A ton of this value can simply be obtained by using knowledge that Drupal knows about its content as facets -- e.g. when a page (node) was created, by whom, what it's taxonomy / folksonomy tags are (and that these are tags), etc. Google can't discover these things during a crawl of a site; but Drupal knows them, and can utilize this metadata in ways Google can't.
Why does this matter? By doing a better job at helping web users discover what they want on a site, better site search encourages visitors to explore and discover new things on a site, connecting users to what they seek, which in turn directly increases page views, time on site, helps with click-through rates and many other metrics that relate to either the usefulness or profitability of the site. It also matters because, frankly, most Drupal sites need better ranked search results than are provided with default search. (Heaven knows ours does....) And finally because big Drupal sites need a faster, more tunable, more scalable search engine than Drupal's built-in site search.
Some forward-thinking Drupal site owners have taken some steps to improve their site search by installing and using another high-quality open source project called Solr, which is a very cool companion project to the mature, fast, and wonderful Lucene search engine. Lucene is a Java application, and Solr is a layer around it implementing faceted search and exposes itself (and Lucene) via a web services interface. (In fact, the cnet site linked above uses Lucene/Solr, and one of the key Solr contributors is the main programmer implementing this at cnet.) Drupal sites utilize a Lucene/Solr server via the Drupal Solr module, maintained by our own Robert Douglass, who has implemented Lucene/Solr in a number of large Drupal sites.
But while many other Drupal sites could benefit from the capabilities offered by Solr, it's often not practical for them to use it. They may lack the Java expertise to deploy and manage a Java-based application - or their hosting environment may not accommodate it. Or they may not know how to attend to the care and feeding of search indexes over the long term. The bar is just high enough that many people either don't even try to add these capabilities or give up after a few troubles.
Acquia can solve that problem. In the same way we can provide spam blocking from the Acquia Network, we can also provide a hosted version of site search. Acquia Drupal sites can connect their sites to it by using the Drupal Solr module. This becomes a staggeringly simple and easy way for Acquia Network subscribers to get the value of this enhanced site search.
So, we will do this. How? Knowing my interest in search, a couple of months ago Robert D. pointed me in the direction of Jacob Singh, Robert's partner in the care and feeding of the Drupal Solr module. Jacob was in the middle of building just such a hosted search service. When he and I mind-melded, it became clear to both of us that we both would win if we pulled his budding service in under Acquia. Some negotiations and weeks later, Jacob has joined us, and we're folding his service into the Acquia Network as I write this.

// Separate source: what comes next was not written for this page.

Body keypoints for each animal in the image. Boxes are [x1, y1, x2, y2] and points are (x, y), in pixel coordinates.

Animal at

Various people inside Acquia will be blogging about this over the next few weeks as we get ready to release this service. We want to be very user-driven as we iterate towards releasing this. So if improving time on site, etc., is something you'd like for your site:
- Either register at acquia.com, or update your profile on your existing registration, and tell us you'd like to be considered for pre-release software;
- Keep an eye on this work and participate in the discussions on our Acquia Network Forums (subscription (free) required) and tell us what you'd like from this.

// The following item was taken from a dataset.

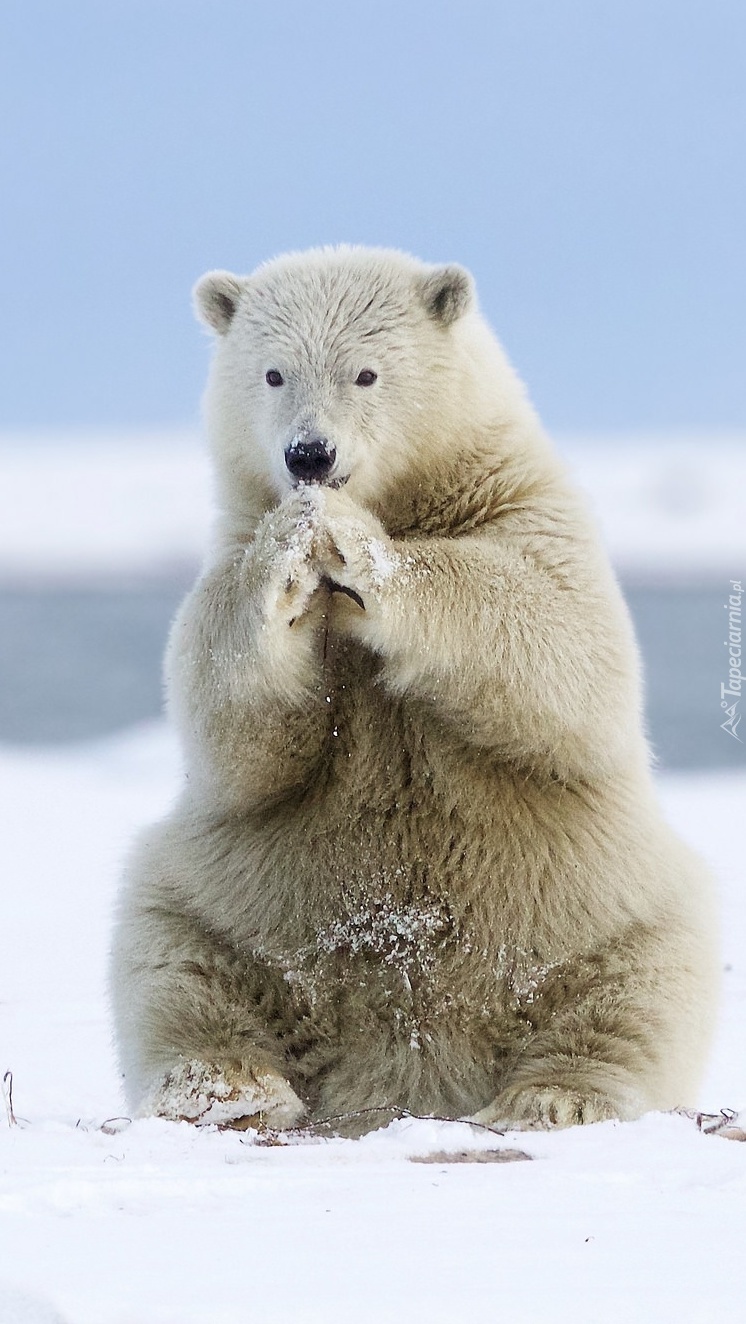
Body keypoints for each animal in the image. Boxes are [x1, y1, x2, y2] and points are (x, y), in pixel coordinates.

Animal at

And all this is really just the first step on the road for us to bringing the semantic web and semantic search to the Drupalsphere. While they are different topics and technologies, they're both useful and important. Good site search can be done today; the semantic web and semantic search still need some maturity before we (as a vendor) can act. (Though the Drupal community can, and should be experimenting with this, as Dries suggests.)
If we succeed at this, we can be the leading content management vendor that really understands how search can improve our customers' sites in new and significant ways.